--- ENTRIES PROVIDED ---

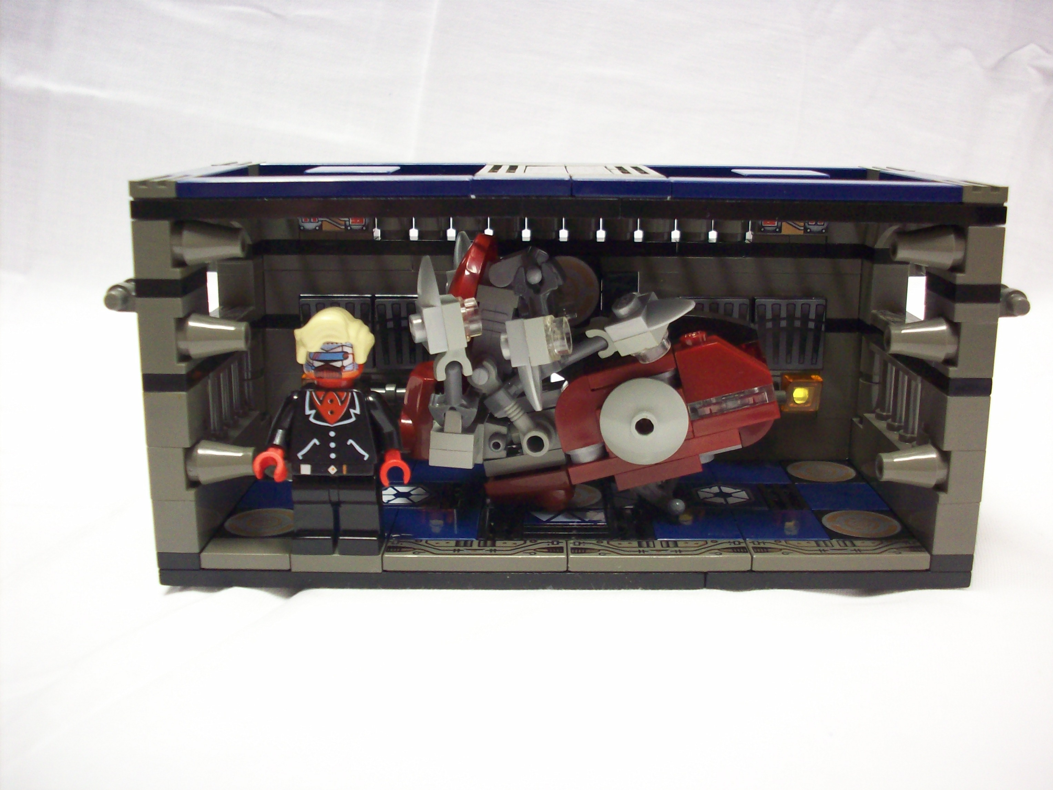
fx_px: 1126
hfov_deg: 50.1
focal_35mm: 37
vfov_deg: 38.7
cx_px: 526
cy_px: 395
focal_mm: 6.2
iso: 160
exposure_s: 1/16.7
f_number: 2.8
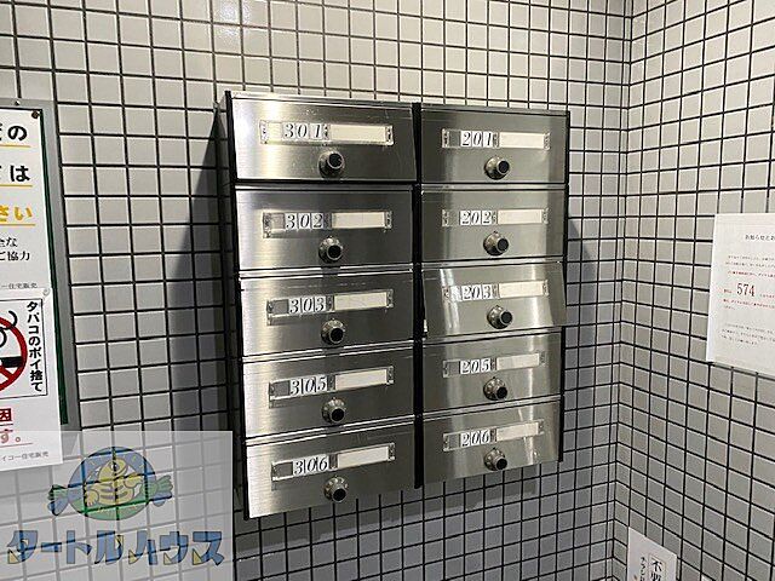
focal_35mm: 26
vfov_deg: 53.1
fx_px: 582
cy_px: 290
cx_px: 388
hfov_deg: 67.3
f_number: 1.8
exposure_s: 1/60
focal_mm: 4.25
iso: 400
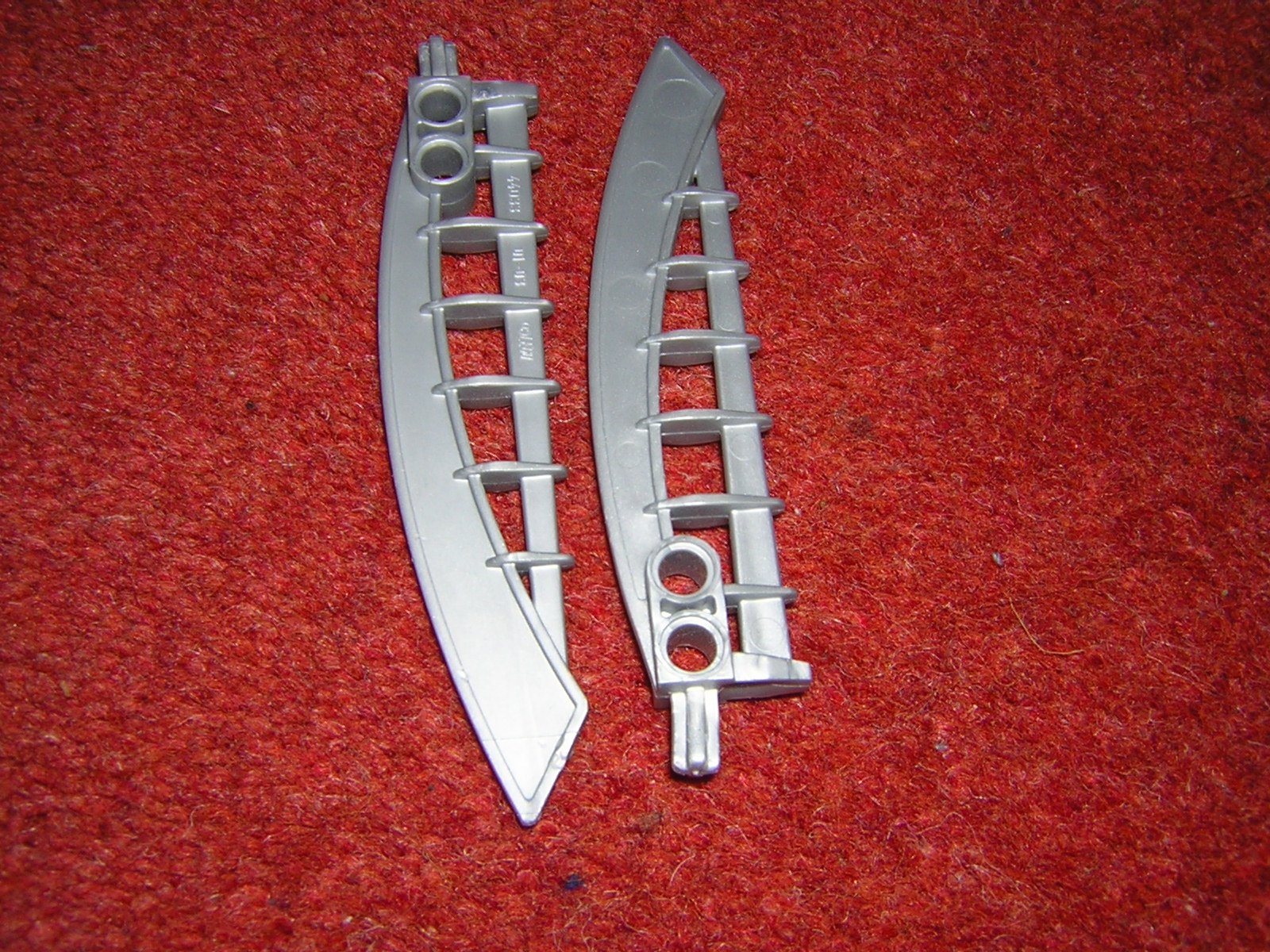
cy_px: 476
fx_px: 1321
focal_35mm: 36
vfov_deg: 39.7
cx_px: 635
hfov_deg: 51.4
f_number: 5.2
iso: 100
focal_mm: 4.7
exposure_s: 1/60.1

---

[BRIEF]:
Could you write all the entries out again exactly, but without their pictures?

[ANSWER BELOW]:
fx_px: 1126
hfov_deg: 50.1
focal_35mm: 37
vfov_deg: 38.7
cx_px: 526
cy_px: 395
focal_mm: 6.2
iso: 160
exposure_s: 1/16.7
f_number: 2.8
focal_35mm: 26
vfov_deg: 53.1
fx_px: 582
cy_px: 290
cx_px: 388
hfov_deg: 67.3
f_number: 1.8
exposure_s: 1/60
focal_mm: 4.25
iso: 400
cy_px: 476
fx_px: 1321
focal_35mm: 36
vfov_deg: 39.7
cx_px: 635
hfov_deg: 51.4
f_number: 5.2
iso: 100
focal_mm: 4.7
exposure_s: 1/60.1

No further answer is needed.